- RECORDED INFORMATION:
==*==

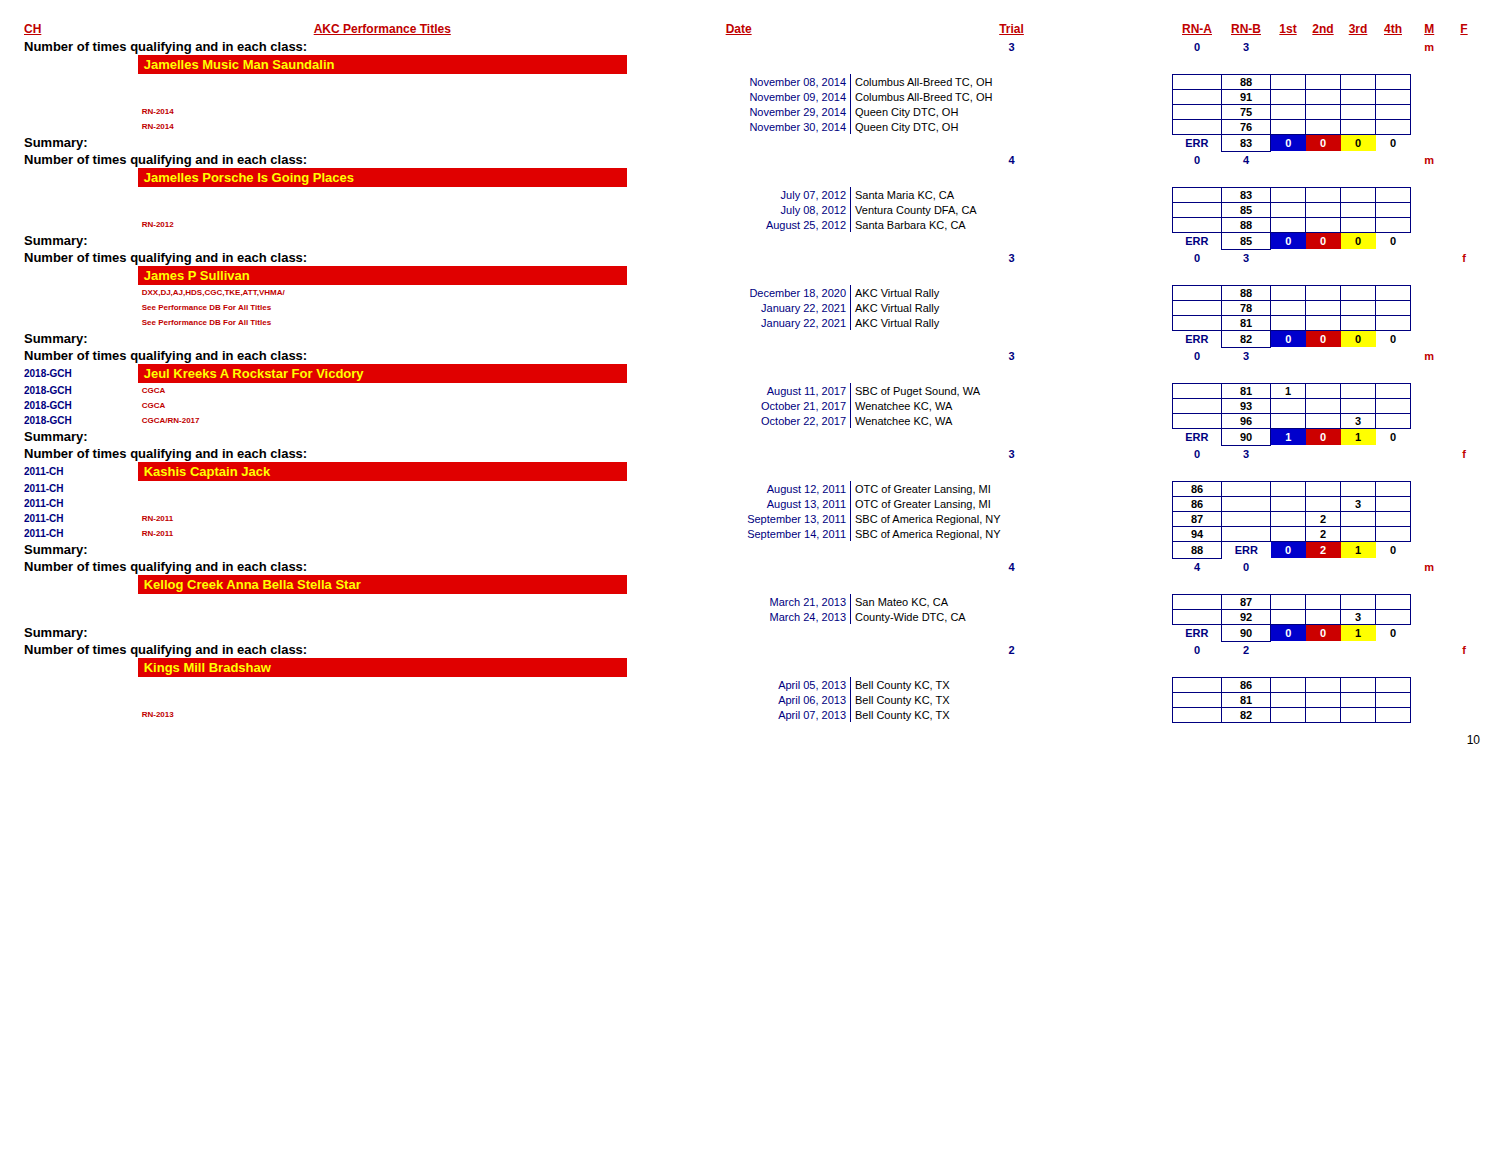| CH | AKC Performance Titles | Date | Trial | RN-A | RN-B | 1st | 2nd | 3rd | 4th | M | F |
| --- | --- | --- | --- | --- | --- | --- | --- | --- | --- | --- | --- |
| Number of times qualifying and in each class: | | 3 | 0 | 3 | | | | | m | |
| | Jamelles Music Man Saundalin | | | | | | | | | | |
| | | November 08, 2014 | Columbus All-Breed TC, OH | | 88 | | | | | | |
| | | November 09, 2014 | Columbus All-Breed TC, OH | | 91 | | | | | | |
| | RN-2014 | November 29, 2014 | Queen City DTC, OH | | 75 | | | | | | |
| | RN-2014 | November 30, 2014 | Queen City DTC, OH | | 76 | | | | | | |
| Summary: | | | ERR | 83 | 0 | 0 | 0 | 0 | | |
| Number of times qualifying and in each class: | | 4 | 0 | 4 | | | | | m | |
| | Jamelles Porsche Is Going Places | | | | | | | | | | |
| | | July 07, 2012 | Santa Maria KC, CA | | 83 | | | | | | |
| | | July 08, 2012 | Ventura County DFA, CA | | 85 | | | | | | |
| | RN-2012 | August 25, 2012 | Santa Barbara KC, CA | | 88 | | | | | | |
| Summary: | | | ERR | 85 | 0 | 0 | 0 | 0 | | |
| Number of times qualifying and in each class: | | 3 | 0 | 3 | | | | | | f |
| | James P Sullivan | | | | | | | | | | |
| | DXX,DJ,AJ,HDS,CGC,TKE,ATT,VHMA/ | December 18, 2020 | AKC Virtual Rally | | 88 | | | | | | |
| | See Performance DB For All Titles | January 22, 2021 | AKC Virtual Rally | | 78 | | | | | | |
| | See Performance DB For All Titles | January 22, 2021 | AKC Virtual Rally | | 81 | | | | | | |
| Summary: | | | ERR | 82 | 0 | 0 | 0 | 0 | | |
| Number of times qualifying and in each class: | | 3 | 0 | 3 | | | | | m | |
| 2018-GCH | Jeul Kreeks A Rockstar For Vicdory | | | | | | | | | | |
| 2018-GCH | CGCA | August 11, 2017 | SBC of Puget Sound, WA | | 81 | 1 | | | | | |
| 2018-GCH | CGCA | October 21, 2017 | Wenatchee KC, WA | | 93 | | | | | | |
| 2018-GCH | CGCA/RN-2017 | October 22, 2017 | Wenatchee KC, WA | | 96 | | | 3 | | | |
| Summary: | | | ERR | 90 | 1 | 0 | 1 | 0 | | |
| Number of times qualifying and in each class: | | 3 | 0 | 3 | | | | | | f |
| 2011-CH | Kashis Captain Jack | | | | | | | | | | |
| 2011-CH | | August 12, 2011 | OTC of Greater Lansing, MI | 86 | | | | | | | |
| 2011-CH | | August 13, 2011 | OTC of Greater Lansing, MI | 86 | | | | 3 | | | |
| 2011-CH | RN-2011 | September 13, 2011 | SBC of America Regional, NY | 87 | | | 2 | | | | |
| 2011-CH | RN-2011 | September 14, 2011 | SBC of America Regional, NY | 94 | | | 2 | | | | |
| Summary: | | | 88 | ERR | 0 | 2 | 1 | 0 | | |
| Number of times qualifying and in each class: | | 4 | 4 | 0 | | | | | m | |
| | Kellog Creek Anna Bella Stella Star | | | | | | | | | | |
| | | March 21, 2013 | San Mateo KC, CA | | 87 | | | | | | |
| | | March 24, 2013 | County-Wide DTC, CA | | 92 | | | 3 | | | |
| Summary: | | | ERR | 90 | 0 | 0 | 1 | 0 | | |
| Number of times qualifying and in each class: | | 2 | 0 | 2 | | | | | | f |
| | Kings Mill Bradshaw | | | | | | | | | | |
| | | April 05, 2013 | Bell County KC, TX | | 86 | | | | | | |
| | | April 06, 2013 | Bell County KC, TX | | 81 | | | | | | |
| | RN-2013 | April 07, 2013 | Bell County KC, TX | | 82 | | | | | | |
10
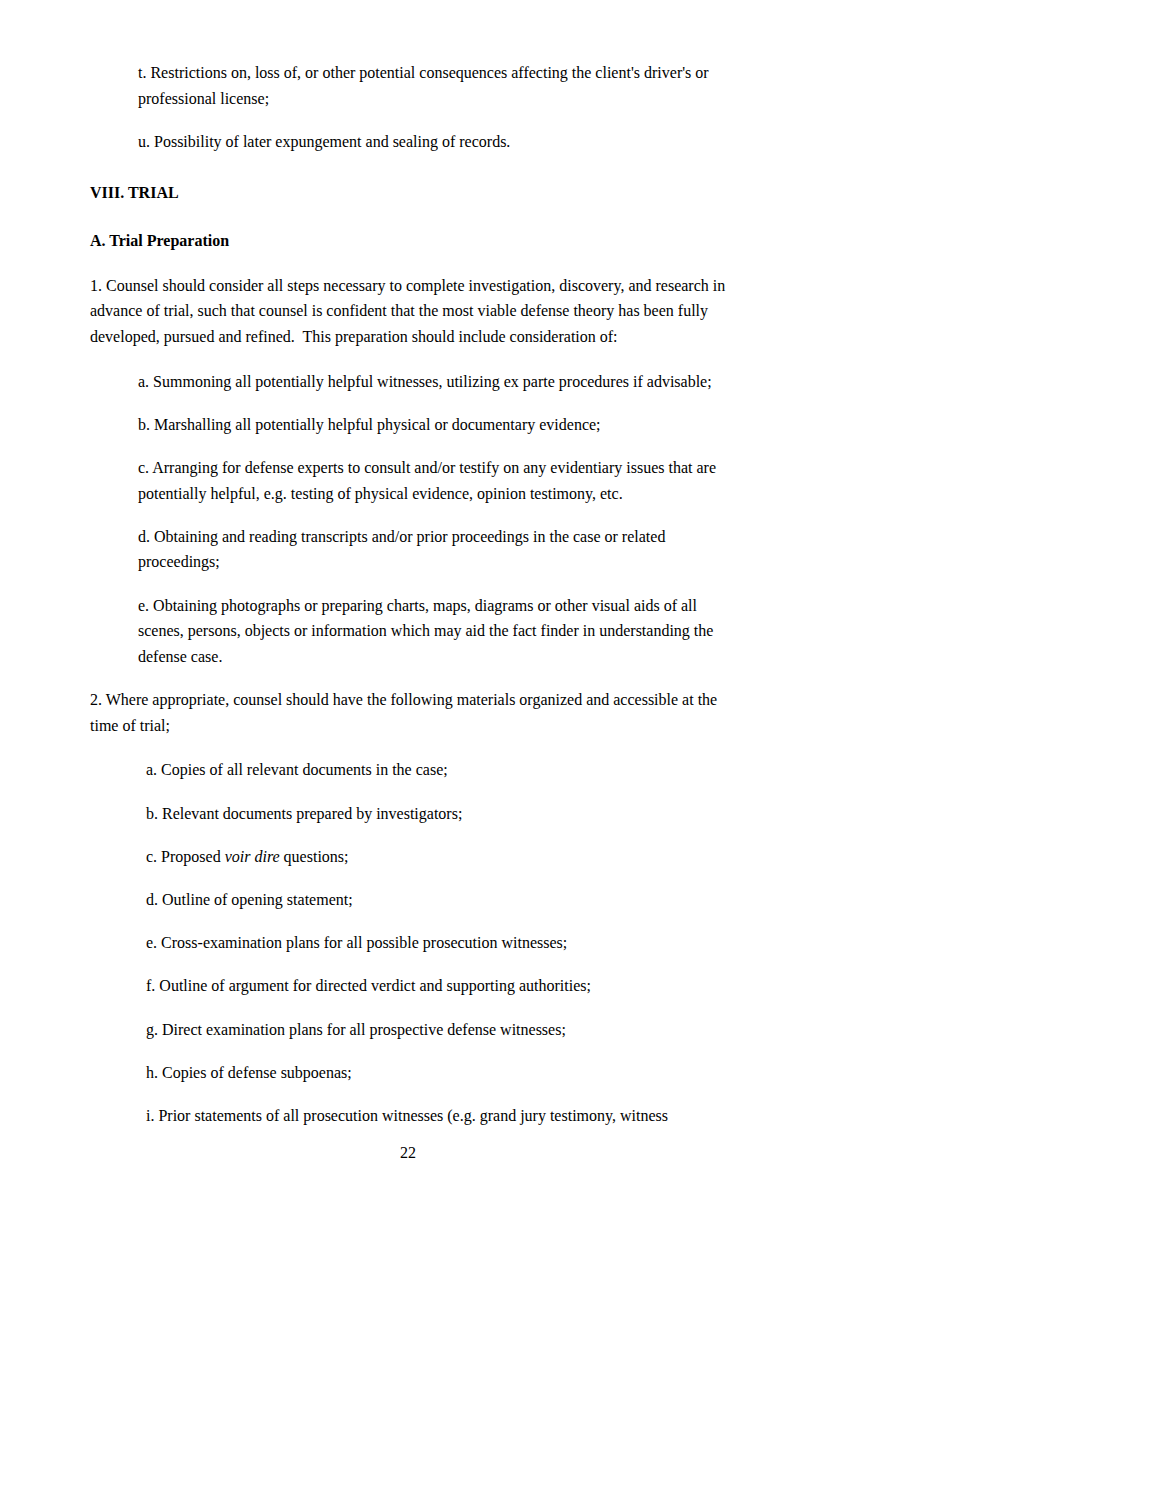t. Restrictions on, loss of, or other potential consequences affecting the client's driver's or professional license;
u. Possibility of later expungement and sealing of records.
VIII. TRIAL
A. Trial Preparation
1. Counsel should consider all steps necessary to complete investigation, discovery, and research in advance of trial, such that counsel is confident that the most viable defense theory has been fully developed, pursued and refined. This preparation should include consideration of:
a. Summoning all potentially helpful witnesses, utilizing ex parte procedures if advisable;
b. Marshalling all potentially helpful physical or documentary evidence;
c. Arranging for defense experts to consult and/or testify on any evidentiary issues that are potentially helpful, e.g. testing of physical evidence, opinion testimony, etc.
d. Obtaining and reading transcripts and/or prior proceedings in the case or related proceedings;
e. Obtaining photographs or preparing charts, maps, diagrams or other visual aids of all scenes, persons, objects or information which may aid the fact finder in understanding the defense case.
2. Where appropriate, counsel should have the following materials organized and accessible at the time of trial;
a. Copies of all relevant documents in the case;
b. Relevant documents prepared by investigators;
c. Proposed voir dire questions;
d. Outline of opening statement;
e. Cross-examination plans for all possible prosecution witnesses;
f. Outline of argument for directed verdict and supporting authorities;
g. Direct examination plans for all prospective defense witnesses;
h. Copies of defense subpoenas;
i. Prior statements of all prosecution witnesses (e.g. grand jury testimony, witness
22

==*==

- WORK TO BE COMPLETED: From the entries above, give again exactly the lines running from the line with "March 24, 2013" to the line with "April 06, 2013"; include both of those lines.

- RESULT BELOW:
| | | March 24, 2013 | County-Wide DTC, CA | | 92 | | | 3 | | | |
| Summary: | | | ERR | 90 | 0 | 0 | 1 | 0 | | |
| Number of times qualifying and in each class: | | 2 | 0 | 2 | | | | | | f |
| | Kings Mill Bradshaw | | | | | | | | | | |
| | | April 05, 2013 | Bell County KC, TX | | 86 | | | | | | |
| | | April 06, 2013 | Bell County KC, TX | | 81 | | | | | | |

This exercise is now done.